====== PROVIDED TEXT ======
Acne treatments and their impact on the microbiome

Conventional acne treatments include topical retinoids, benzoyl peroxide, and oral antibiotics. While these approaches are effective at reducing inflammation and bacterial proliferation, they can also disrupt the balance of the skin microbiome. Furthermore, prolonged use of antibiotics can lead to a significant increase in bacterial resistance, affecting both C. acnes and Staphylococcus epidermidis, which raises major public health concerns (6,7).

Indeed, acne treatments strongly influence the skin microbiome. Benzoyl peroxide, through its non-specific oxidative action, effectively reduces C. acnes but may also impact other skin microorganisms, with effects on microbial diversity that remain poorly understood (2). Other approaches, such as salicylic acid and phototherapy, may reduce the prevalence of dominant species, contributing to the restoration of a more balanced microbial diversity (2).

Given the limitations of conventional treatments, new therapeutic approaches are emerging that target the skin microbiome while preserving its balance. Certain probiotic strains, notably from the genera Lactobacillus and Bifidobacterium, have shown beneficial effects on skin health. They help support a balanced microbial flora and positively modulate the skin’s immune response. Several recent studies suggest that topical application of probiotics could improve conditions such as acne by stimulating ceramide production, reducing inflammation, and enhancing protection against pathogenic microorganisms (6). Oral probiotics also appear effective in reducing lesion counts and inflammation through the gut-skin axis (6). Other approaches include bacteriophages that specifically target pathogenic C. acnes strains without affecting beneficial bacteria (6). Finally, postbiotics, which are bacterial metabolites, and antimicrobial peptides are being studied for their anti-inflammatory effects and their ability to restore skin homeostasis (6).

BYOME LABS’ approach: innovation serving the microbiome

At BYOME LABS, we leverage our 20 years of combined expertise in the skin microbiome to support cosmetic, dermocosmetic, and pharmaceutical brands. We develop and conduct in vitro tests based on culturomics approaches, allowing us to evaluate the impact of products from different formulations on microorganisms representative of the skin microbiome. To design the best study models, we rely on the latest scientific data, including genomic sequencing studies and recent publications in the field. This enables us to recreate laboratory models of dysbiosis, including acne, and observe the action of your product in this specific context. You thus obtain scientific evidence demonstrating that your product has a preventive, corrective effect or simply preserves the balance of the skin microbiome in an acne context.
====== RECORDS SHOWN ======
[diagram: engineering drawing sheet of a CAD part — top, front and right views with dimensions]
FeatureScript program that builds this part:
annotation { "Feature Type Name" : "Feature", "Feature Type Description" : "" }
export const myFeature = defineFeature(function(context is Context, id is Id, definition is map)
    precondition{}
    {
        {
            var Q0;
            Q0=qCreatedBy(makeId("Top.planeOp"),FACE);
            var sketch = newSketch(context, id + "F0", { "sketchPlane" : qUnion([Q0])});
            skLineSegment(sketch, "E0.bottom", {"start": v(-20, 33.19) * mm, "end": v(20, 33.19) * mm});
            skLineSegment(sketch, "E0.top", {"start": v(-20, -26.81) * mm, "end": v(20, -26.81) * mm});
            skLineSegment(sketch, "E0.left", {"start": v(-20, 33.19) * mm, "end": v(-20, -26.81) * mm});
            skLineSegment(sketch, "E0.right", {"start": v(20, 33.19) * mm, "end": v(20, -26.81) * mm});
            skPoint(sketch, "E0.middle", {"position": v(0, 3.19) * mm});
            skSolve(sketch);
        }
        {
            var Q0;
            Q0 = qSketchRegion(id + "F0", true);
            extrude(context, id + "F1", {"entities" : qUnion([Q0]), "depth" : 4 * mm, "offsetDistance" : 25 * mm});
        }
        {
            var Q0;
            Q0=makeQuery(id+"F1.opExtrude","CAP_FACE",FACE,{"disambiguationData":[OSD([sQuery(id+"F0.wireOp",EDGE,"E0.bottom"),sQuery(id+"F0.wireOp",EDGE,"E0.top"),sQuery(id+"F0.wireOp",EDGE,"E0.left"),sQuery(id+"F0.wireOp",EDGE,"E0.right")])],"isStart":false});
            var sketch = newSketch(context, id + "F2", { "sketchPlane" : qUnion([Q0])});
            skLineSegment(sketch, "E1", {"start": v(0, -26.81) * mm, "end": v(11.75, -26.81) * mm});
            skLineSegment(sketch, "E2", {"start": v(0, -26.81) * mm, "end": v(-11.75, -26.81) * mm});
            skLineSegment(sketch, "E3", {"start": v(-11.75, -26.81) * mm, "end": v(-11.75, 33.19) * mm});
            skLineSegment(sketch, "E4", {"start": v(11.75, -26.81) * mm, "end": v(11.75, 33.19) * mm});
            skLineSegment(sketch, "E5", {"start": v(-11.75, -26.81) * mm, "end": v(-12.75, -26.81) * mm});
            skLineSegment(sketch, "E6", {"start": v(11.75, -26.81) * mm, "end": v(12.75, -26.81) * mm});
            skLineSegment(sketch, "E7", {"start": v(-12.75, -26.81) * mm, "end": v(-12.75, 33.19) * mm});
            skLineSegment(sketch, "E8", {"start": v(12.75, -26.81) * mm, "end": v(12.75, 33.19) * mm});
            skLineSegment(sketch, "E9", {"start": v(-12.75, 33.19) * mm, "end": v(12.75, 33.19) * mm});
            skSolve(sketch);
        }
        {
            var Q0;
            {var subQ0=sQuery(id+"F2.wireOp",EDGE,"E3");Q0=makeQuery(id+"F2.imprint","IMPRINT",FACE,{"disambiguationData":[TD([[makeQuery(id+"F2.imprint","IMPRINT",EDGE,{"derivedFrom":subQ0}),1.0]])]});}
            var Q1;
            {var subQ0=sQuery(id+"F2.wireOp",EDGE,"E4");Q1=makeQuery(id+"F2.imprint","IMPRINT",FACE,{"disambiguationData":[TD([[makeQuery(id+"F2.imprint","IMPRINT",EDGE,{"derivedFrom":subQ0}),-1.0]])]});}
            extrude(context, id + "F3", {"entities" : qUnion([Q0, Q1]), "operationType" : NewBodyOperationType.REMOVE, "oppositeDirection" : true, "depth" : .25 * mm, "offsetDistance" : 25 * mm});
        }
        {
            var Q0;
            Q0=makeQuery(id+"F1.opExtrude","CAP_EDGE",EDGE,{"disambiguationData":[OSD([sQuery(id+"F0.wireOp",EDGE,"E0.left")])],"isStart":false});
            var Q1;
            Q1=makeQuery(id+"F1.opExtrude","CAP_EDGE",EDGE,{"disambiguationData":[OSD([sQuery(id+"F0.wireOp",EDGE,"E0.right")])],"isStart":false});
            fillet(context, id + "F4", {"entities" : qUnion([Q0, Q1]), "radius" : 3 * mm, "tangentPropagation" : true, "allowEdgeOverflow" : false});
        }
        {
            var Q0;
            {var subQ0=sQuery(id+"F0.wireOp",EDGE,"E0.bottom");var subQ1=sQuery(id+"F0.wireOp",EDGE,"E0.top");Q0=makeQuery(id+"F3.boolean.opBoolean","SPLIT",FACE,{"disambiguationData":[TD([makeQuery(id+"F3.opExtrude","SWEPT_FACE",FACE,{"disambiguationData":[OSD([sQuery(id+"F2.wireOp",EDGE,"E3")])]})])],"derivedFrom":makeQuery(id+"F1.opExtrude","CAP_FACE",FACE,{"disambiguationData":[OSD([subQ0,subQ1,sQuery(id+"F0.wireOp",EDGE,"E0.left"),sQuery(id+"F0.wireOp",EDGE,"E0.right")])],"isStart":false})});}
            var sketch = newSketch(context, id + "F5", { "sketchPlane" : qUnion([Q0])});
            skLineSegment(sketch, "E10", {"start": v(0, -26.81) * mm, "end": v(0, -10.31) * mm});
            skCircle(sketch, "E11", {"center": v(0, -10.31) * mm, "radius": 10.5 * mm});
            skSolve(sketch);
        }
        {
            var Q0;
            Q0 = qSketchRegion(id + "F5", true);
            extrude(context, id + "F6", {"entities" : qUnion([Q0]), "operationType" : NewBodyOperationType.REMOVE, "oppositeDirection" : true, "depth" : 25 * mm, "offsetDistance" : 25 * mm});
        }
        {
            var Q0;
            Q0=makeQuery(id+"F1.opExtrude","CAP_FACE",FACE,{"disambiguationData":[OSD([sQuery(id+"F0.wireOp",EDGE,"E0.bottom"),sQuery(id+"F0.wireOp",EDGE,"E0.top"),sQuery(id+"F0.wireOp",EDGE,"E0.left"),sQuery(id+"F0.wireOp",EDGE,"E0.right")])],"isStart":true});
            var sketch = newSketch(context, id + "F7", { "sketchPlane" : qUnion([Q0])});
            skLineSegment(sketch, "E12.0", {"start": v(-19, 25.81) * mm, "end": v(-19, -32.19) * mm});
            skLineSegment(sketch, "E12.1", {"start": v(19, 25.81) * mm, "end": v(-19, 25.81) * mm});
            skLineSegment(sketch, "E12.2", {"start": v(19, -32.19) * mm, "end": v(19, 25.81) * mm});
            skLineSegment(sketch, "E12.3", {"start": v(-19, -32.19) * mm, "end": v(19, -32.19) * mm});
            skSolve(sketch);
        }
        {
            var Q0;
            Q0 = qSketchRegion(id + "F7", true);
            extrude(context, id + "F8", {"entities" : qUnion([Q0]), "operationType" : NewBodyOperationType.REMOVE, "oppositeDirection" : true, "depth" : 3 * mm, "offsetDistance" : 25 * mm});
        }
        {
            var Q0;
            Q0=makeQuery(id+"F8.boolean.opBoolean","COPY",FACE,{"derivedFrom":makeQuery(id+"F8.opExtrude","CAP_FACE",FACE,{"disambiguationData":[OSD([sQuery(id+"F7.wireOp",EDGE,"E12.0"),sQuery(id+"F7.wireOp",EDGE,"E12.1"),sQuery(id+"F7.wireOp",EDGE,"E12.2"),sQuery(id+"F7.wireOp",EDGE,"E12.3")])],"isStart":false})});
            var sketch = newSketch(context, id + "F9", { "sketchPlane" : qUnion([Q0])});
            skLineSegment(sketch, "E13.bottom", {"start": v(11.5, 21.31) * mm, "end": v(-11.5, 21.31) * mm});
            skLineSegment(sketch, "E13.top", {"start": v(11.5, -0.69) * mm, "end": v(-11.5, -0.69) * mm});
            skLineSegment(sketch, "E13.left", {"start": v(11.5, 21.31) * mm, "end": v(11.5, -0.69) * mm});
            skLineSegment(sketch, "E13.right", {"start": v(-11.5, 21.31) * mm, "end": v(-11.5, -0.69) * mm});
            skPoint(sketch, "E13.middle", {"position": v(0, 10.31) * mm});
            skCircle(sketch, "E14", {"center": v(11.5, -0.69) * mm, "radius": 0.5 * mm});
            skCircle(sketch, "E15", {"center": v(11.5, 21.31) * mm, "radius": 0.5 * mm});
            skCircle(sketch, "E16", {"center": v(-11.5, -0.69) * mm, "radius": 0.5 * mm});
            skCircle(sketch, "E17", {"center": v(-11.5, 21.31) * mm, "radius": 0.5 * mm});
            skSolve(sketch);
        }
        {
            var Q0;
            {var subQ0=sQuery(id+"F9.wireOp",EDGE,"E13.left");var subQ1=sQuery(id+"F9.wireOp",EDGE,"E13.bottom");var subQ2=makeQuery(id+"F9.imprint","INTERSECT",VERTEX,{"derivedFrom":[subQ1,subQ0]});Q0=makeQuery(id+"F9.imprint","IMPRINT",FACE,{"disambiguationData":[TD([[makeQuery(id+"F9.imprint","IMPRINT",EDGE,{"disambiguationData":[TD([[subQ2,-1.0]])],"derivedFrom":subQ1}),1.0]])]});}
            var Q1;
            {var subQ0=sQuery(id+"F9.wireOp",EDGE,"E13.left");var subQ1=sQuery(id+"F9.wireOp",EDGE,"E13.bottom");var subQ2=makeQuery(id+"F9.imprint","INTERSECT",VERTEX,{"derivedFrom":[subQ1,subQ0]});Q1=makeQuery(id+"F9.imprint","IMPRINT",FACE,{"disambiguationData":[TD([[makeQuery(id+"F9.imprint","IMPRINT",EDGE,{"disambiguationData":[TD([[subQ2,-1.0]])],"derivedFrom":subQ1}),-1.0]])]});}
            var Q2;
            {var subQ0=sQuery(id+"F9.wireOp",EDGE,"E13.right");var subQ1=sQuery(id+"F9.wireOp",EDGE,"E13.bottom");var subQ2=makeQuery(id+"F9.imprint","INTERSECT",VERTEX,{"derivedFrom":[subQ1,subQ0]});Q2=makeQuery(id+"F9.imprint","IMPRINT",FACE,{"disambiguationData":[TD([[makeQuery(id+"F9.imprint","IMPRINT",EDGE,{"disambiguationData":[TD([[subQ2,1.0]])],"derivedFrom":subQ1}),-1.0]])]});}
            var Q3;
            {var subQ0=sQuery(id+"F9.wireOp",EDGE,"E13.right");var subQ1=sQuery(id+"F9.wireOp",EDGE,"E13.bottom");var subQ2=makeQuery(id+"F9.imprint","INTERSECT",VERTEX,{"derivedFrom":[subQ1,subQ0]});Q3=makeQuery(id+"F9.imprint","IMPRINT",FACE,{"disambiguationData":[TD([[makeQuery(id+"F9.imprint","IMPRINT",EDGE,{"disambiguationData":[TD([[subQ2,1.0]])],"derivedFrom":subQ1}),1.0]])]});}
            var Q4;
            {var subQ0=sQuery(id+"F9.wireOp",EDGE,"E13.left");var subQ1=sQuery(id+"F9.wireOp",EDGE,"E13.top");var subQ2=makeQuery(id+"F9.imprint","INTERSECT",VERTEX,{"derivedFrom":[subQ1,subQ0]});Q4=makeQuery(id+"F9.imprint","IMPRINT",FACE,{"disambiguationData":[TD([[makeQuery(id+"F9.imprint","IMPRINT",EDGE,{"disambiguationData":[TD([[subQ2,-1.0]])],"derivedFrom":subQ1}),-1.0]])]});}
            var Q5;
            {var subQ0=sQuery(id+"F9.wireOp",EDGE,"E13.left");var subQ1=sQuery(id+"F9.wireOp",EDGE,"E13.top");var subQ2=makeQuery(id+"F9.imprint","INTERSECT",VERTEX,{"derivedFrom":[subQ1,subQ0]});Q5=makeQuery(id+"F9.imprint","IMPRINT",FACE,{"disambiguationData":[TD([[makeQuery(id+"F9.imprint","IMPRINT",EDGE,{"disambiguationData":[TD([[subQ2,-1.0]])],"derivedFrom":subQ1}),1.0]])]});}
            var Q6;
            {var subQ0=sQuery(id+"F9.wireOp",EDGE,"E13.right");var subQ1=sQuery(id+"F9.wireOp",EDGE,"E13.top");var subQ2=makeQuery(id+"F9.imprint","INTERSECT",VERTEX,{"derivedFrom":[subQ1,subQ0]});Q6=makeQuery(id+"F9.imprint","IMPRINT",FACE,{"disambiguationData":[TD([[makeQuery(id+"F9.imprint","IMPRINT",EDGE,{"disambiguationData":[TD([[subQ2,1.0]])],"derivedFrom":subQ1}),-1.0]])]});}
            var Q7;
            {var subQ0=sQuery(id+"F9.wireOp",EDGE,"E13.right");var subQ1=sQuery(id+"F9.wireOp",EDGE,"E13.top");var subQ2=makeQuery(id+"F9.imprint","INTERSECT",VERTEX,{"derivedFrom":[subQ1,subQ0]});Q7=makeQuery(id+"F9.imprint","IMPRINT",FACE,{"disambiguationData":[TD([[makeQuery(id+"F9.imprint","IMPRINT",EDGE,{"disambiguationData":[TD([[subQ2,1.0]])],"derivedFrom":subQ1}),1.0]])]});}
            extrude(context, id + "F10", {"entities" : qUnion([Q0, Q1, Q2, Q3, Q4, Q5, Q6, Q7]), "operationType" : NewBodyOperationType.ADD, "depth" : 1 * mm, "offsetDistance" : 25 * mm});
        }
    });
======
_ACTIVITIES_
#1 From the acne treatment text above, return everything from "At BYOME LABS, we" down to "an acne context.".
#2 In the acne treatment text above, which two genera of probiotic strains are named as having shown beneficial effects on skin health?
#3 Do these statements agree with the acne treatment text above? Answer yes or no for each and quote the deciding words.
(a) Prolonged use of antibiotics can increase bacterial resistance in both C. acnes and Staphylococcus epidermidis.
(b) The effects of benzoyl peroxide on microbial diversity are well understood.
(c) Bacteriophages target pathogenic C. acnes strains but also harm beneficial bacteria.

_SOLUTIONS BELOW_
#1
At BYOME LABS, we leverage our 20 years of combined expertise in the skin microbiome to support cosmetic, dermocosmetic, and pharmaceutical brands. We develop and conduct in vitro tests based on culturomics approaches, allowing us to evaluate the impact of products from different formulations on microorganisms representative of the skin microbiome. To design the best study models, we rely on the latest scientific data, including genomic sequencing studies and recent publications in the field. This enables us to recreate laboratory models of dysbiosis, including acne, and observe the action of your product in this specific context. You thus obtain scientific evidence demonstrating that your product has a preventive, corrective effect or simply preserves the balance of the skin microbiome in an acne context.

#2 Lactobacillus and Bifidobacterium.

#3
(a) Yes: "prolonged use of antibiotics can lead to a significant increase in bacterial resistance, affecting both C. acnes and Staphylococcus epidermidis"
(b) No: "with effects on microbial diversity that remain poorly understood"
(c) No: "specifically target pathogenic C. acnes strains without affecting beneficial bacteria"